**HOW TO COMPLETE THIS TASK**
Everything in the records must be restated exactly, apart from the pictures.

**SUPPLIED MATERIAL**
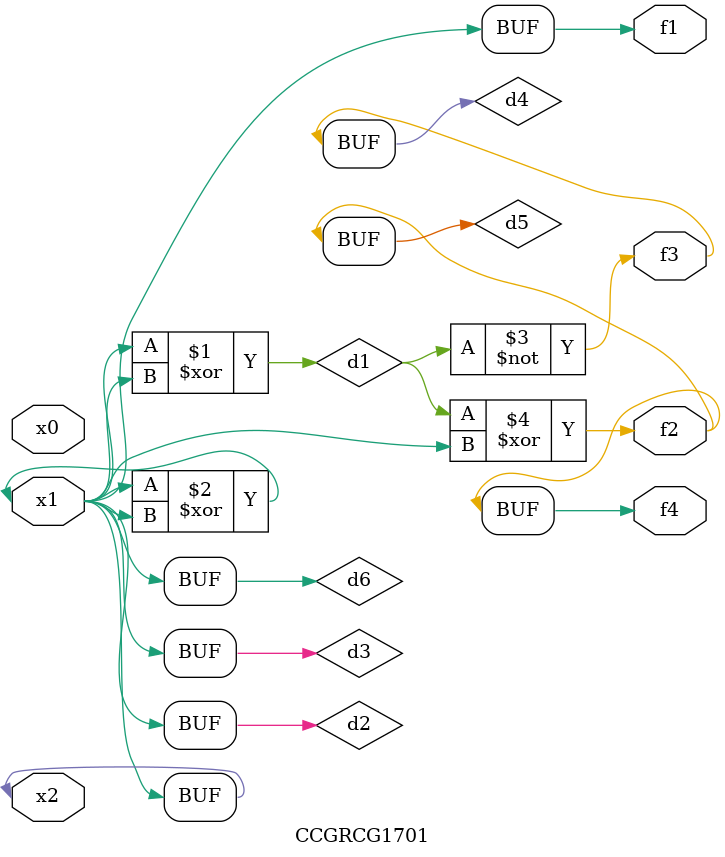
<source format=v>
module CCGRCG1701(
	input x0, x1, x2,
	output f1, f2, f3, f4
);

	wire d1, d2, d3, d4, d5, d6;

	xor (d1, x1, x2);
	buf (d2, x1, x2);
	xor (d3, x1, x2);
	nor (d4, d1);
	xor (d5, d1, d2);
	buf (d6, d2, d3);
	assign f1 = d6;
	assign f2 = d5;
	assign f3 = d4;
	assign f4 = d5;
endmodule

</source>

**TASK RESPONSE**
<source format=v>
module CCGRCG1701(
	input x0, x1, x2,
	output f1, f2, f3, f4
);

	wire d1, d2, d3, d4, d5, d6;

	xor (d1, x1, x2);
	buf (d2, x1, x2);
	xor (d3, x1, x2);
	nor (d4, d1);
	xor (d5, d1, d2);
	buf (d6, d2, d3);
	assign f1 = d6;
	assign f2 = d5;
	assign f3 = d4;
	assign f4 = d5;
endmodule

</source>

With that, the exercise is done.